Records from a dataset
----

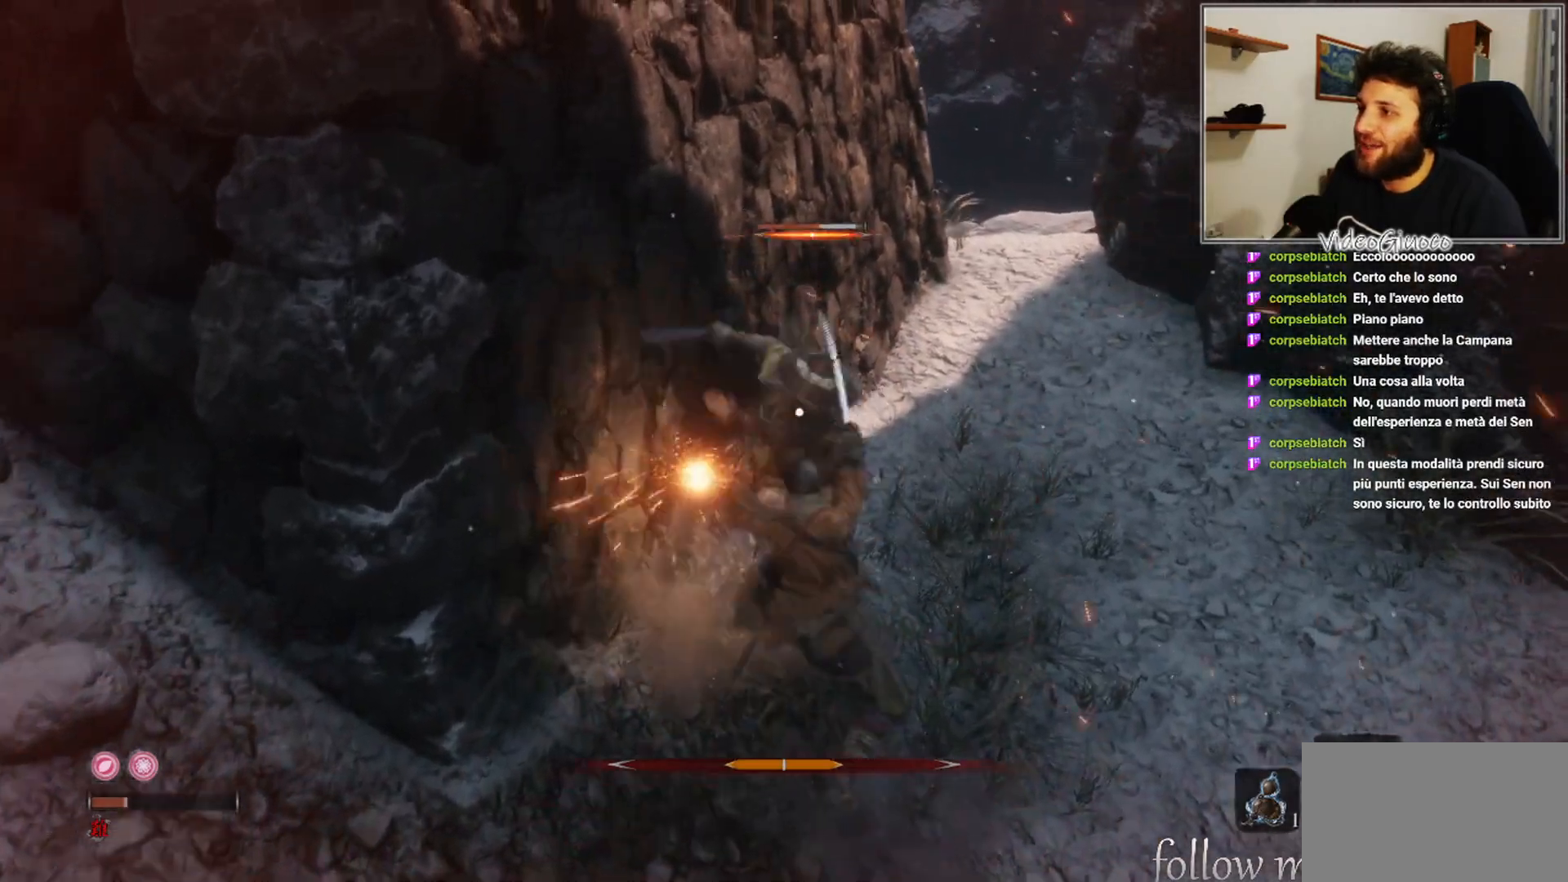
{"buttons": [], "left_stick": "center", "right_stick": "center", "events": [[83, "R1", "down"], [117, "R1", "up"], [233, "R1", "down"], [283, "R1", "up"], [367, "R1", "down"], [467, "R1", "up"]]}
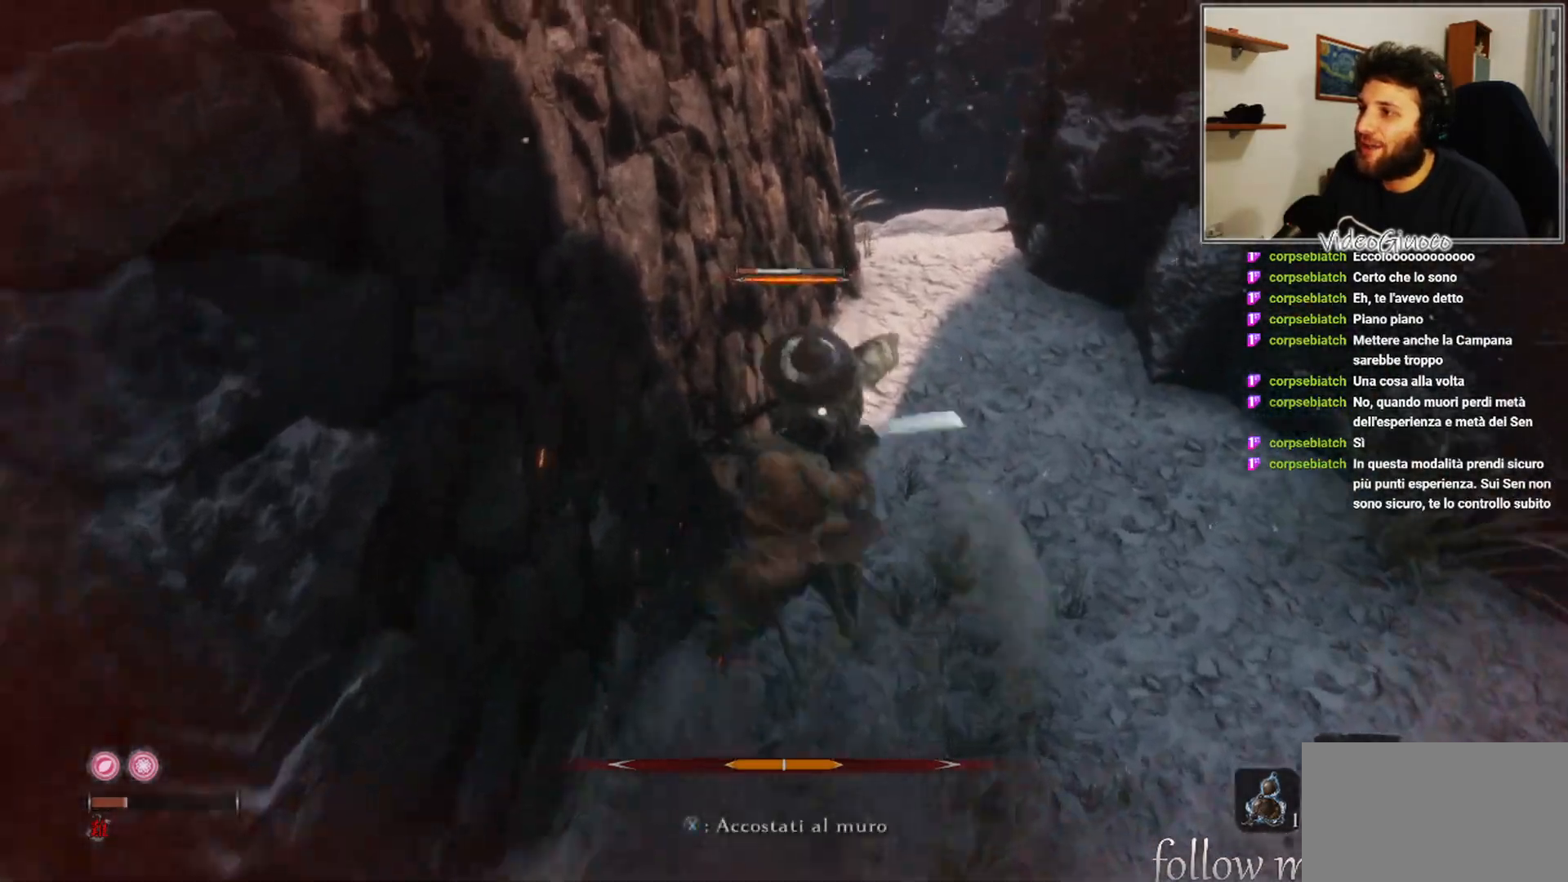
{"buttons": ["R1"], "left_stick": "center", "right_stick": "center", "events": [[50, "R1", "down"], [117, "R1", "up"], [317, "R1", "down"], [383, "R1", "up"], [483, "R1", "down"]]}
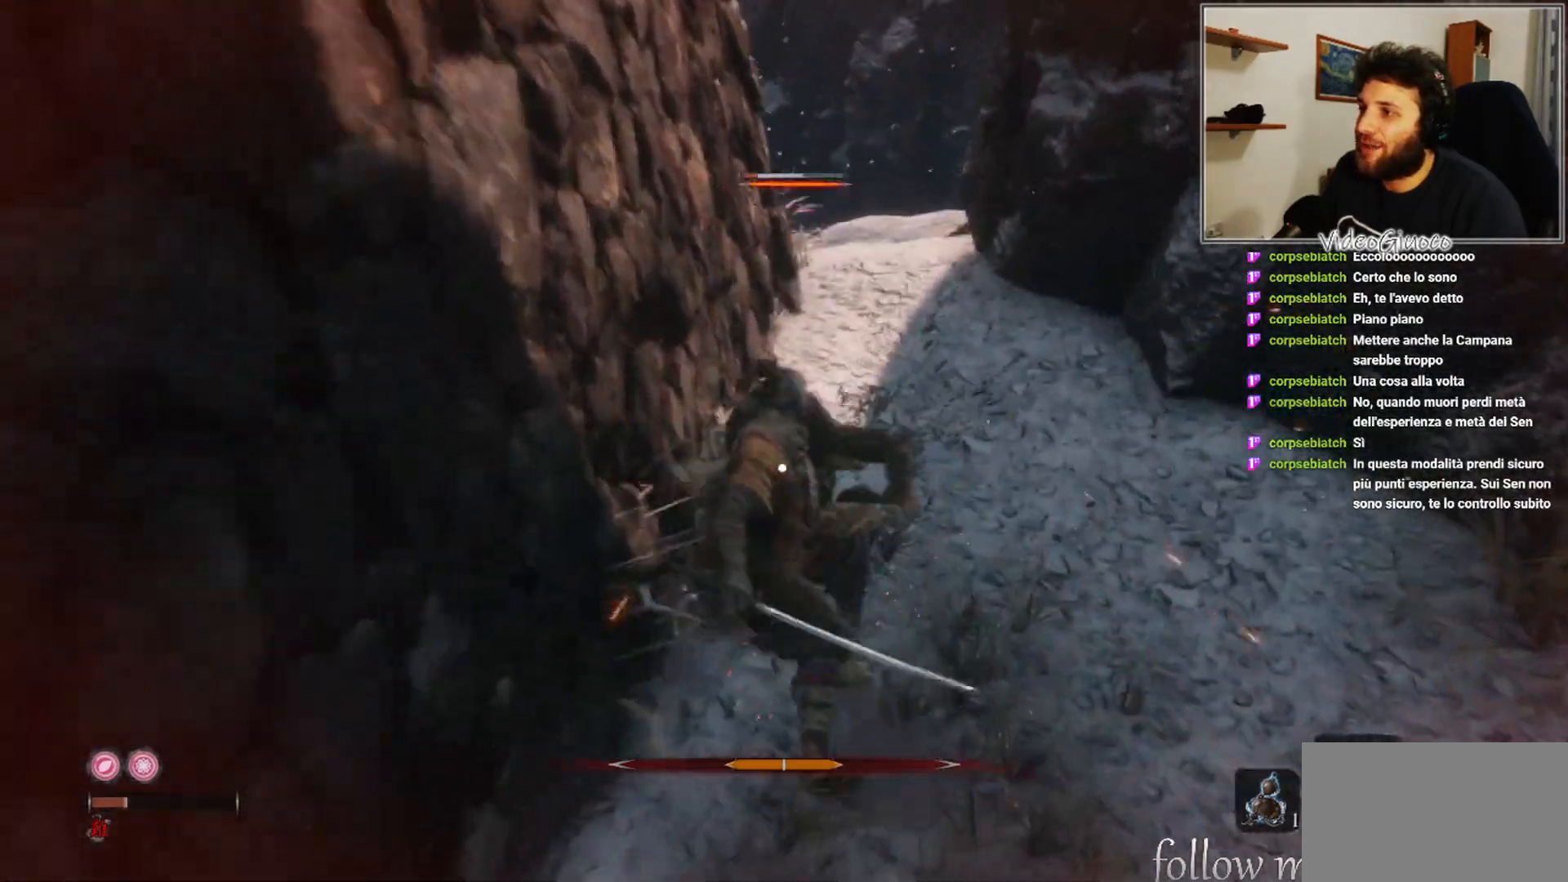
{"buttons": [], "left_stick": "center", "right_stick": "center", "events": [[50, "R1", "up"]]}
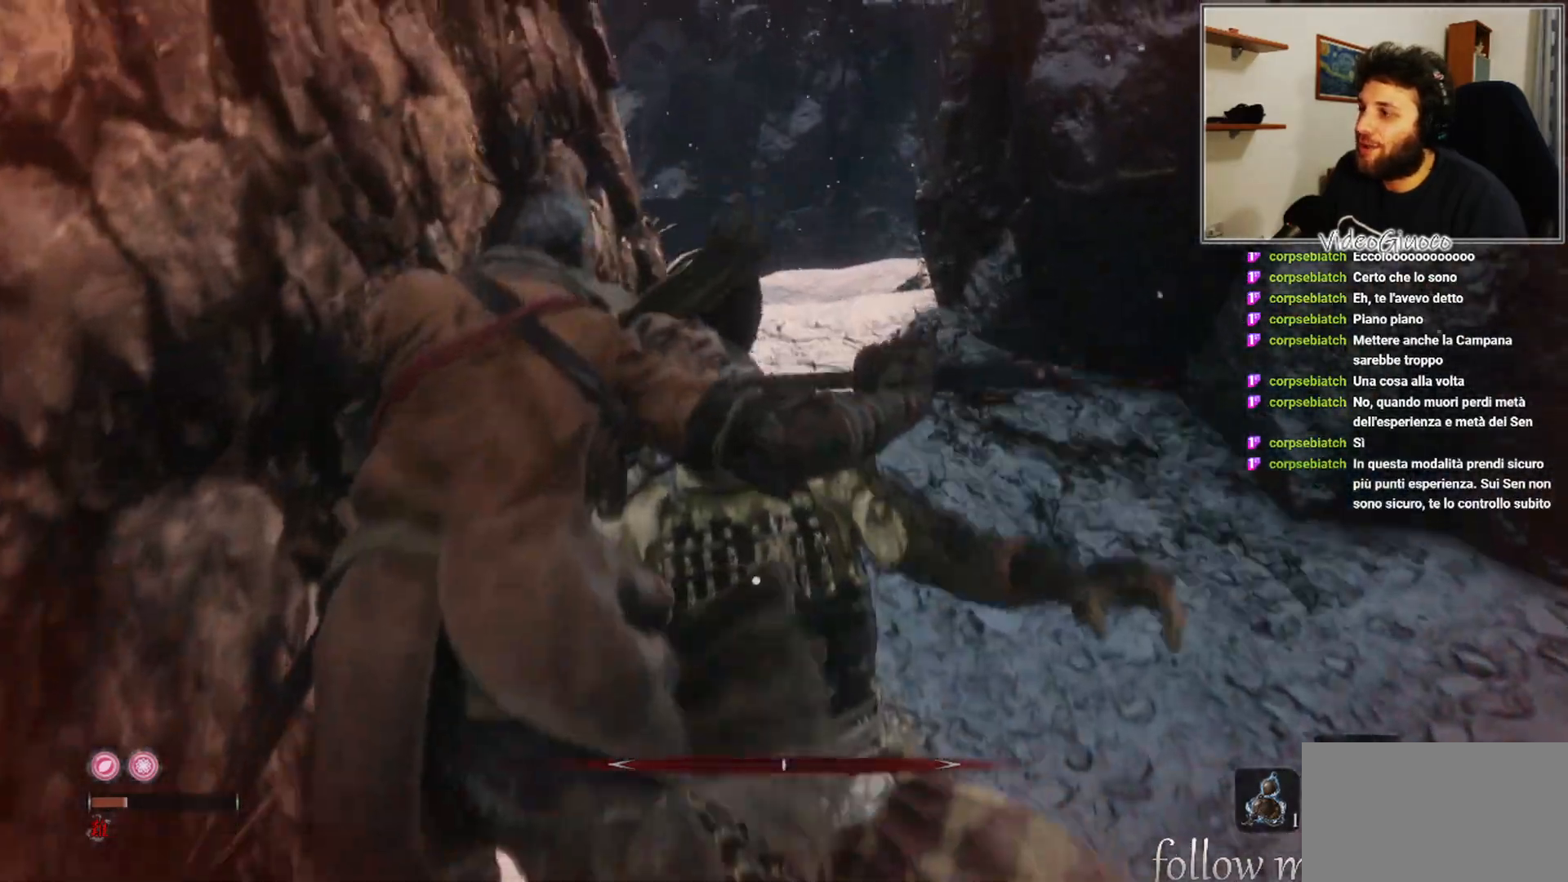
{"buttons": [], "left_stick": "center", "right_stick": "right", "events": [[50, "right_stick", "left"], [283, "right_stick", "center"], [500, "right_stick", "right"]]}
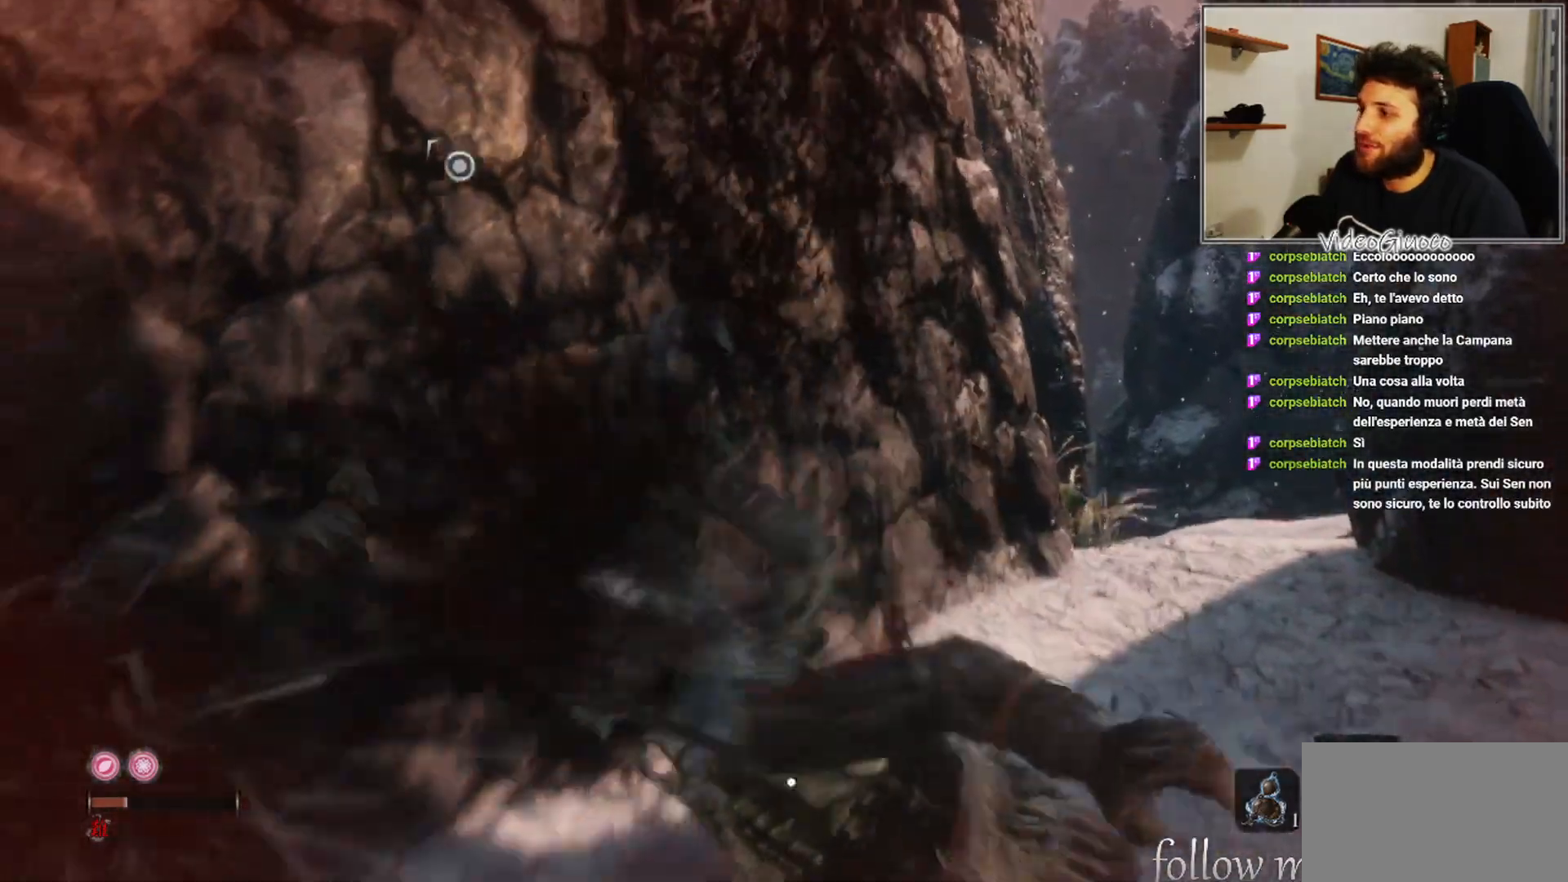
{"buttons": [], "left_stick": "center", "right_stick": "right", "events": []}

----

WHAT THIS TASK INVOLVES: Drop the images; copy every entry above exactly.

ANSWER:
{"buttons": [], "left_stick": "center", "right_stick": "center", "events": [[83, "R1", "down"], [117, "R1", "up"], [233, "R1", "down"], [283, "R1", "up"], [367, "R1", "down"], [467, "R1", "up"]]}
{"buttons": ["R1"], "left_stick": "center", "right_stick": "center", "events": [[50, "R1", "down"], [117, "R1", "up"], [317, "R1", "down"], [383, "R1", "up"], [483, "R1", "down"]]}
{"buttons": [], "left_stick": "center", "right_stick": "center", "events": [[50, "R1", "up"]]}
{"buttons": [], "left_stick": "center", "right_stick": "right", "events": [[50, "right_stick", "left"], [283, "right_stick", "center"], [500, "right_stick", "right"]]}
{"buttons": [], "left_stick": "center", "right_stick": "right", "events": []}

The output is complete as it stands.